When using ModelArts for AI development, you can use either of the following resource pools:

  • Dedicated resource pool: It delivers more controllable resources and cannot be shared with other users. Create a dedicated resource pool and select it during AI development. The dedicated resource pool can be an elastic cluster or an elastic BMS.
    • Elastic cluster: It can be Standard or Lite.
      • In a Standard elastic cluster, exclusive computing resources are provided, with which you can deliver instances during job training, model deployment, and environment development on ModelArts.
      • A Lite elastic cluster provides hosted Kubernetes clusters with mainstream AI development plug-ins and acceleration plug-ins for Kubernetes resource users. You can operate the nodes and Kubernetes clusters in the resource pool with provided AI Native resources and tasks.
    • Elastic BMS: It provides different models of xPU BMSs. You can access an elastic BMS through an EIP and install GPU- and NPU-related drivers and software on a specified OS image. To meet the routine training requirements of algorithm engineers, SFS and OBS can be used to store and read data.
  • Public Resource Pool: provides large-scale public computing clusters, which are allocated based on job parameter settings. Resources are isolated by job. You can use ModelArts public resource pools to deliver training jobs, deploy models, or run DevEnviron instances and will be billed on a pay-per-use basis.
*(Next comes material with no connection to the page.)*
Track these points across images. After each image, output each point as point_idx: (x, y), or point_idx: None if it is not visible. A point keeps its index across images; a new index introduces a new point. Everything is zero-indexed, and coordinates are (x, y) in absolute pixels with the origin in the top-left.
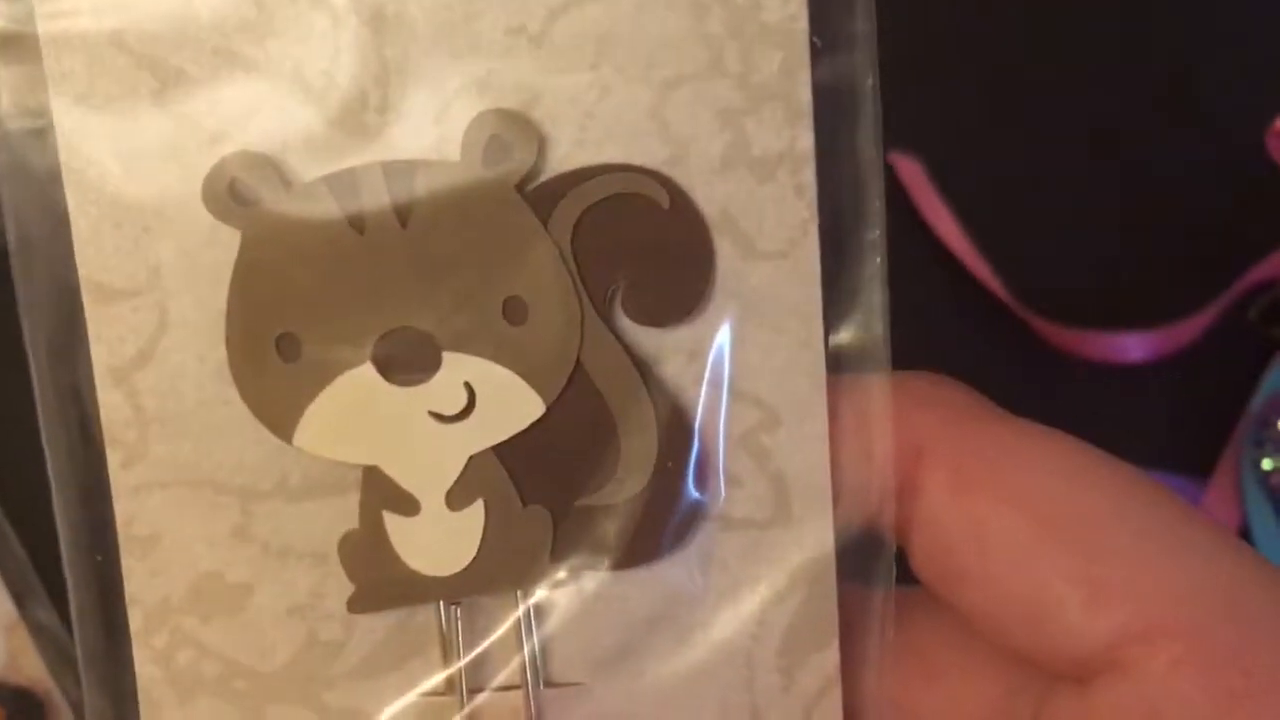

Differences Between Dedicated Resource Pools and Public Resource Pools

  • Dedicated resource pools provide dedicated computing clusters and network resources for users. The dedicated resource pools of different users are physically isolated, while public resource pools are only logically isolated. Compared with public resource pools, dedicated resource pools feature better performance in isolation and security.
  • When a dedicated resource pool is used for creating jobs and the resources are sufficient, the jobs will not be queued. When a public resource pool is used for creating jobs, there is a high probability that the jobs will be queued.
  • A dedicated resource pool is accessible to your network. All running jobs in the pool can access storage and resources in your network. For example, if you select a dedicated resource pool with an accessible network when creating a training job, you can access SFS data after the training job is created.
  • Dedicated resource pools allow you to customize the runtime environment of physical nodes, for example, you can upgrade GPU or Ascend drivers. This function is not supported by public resource pools.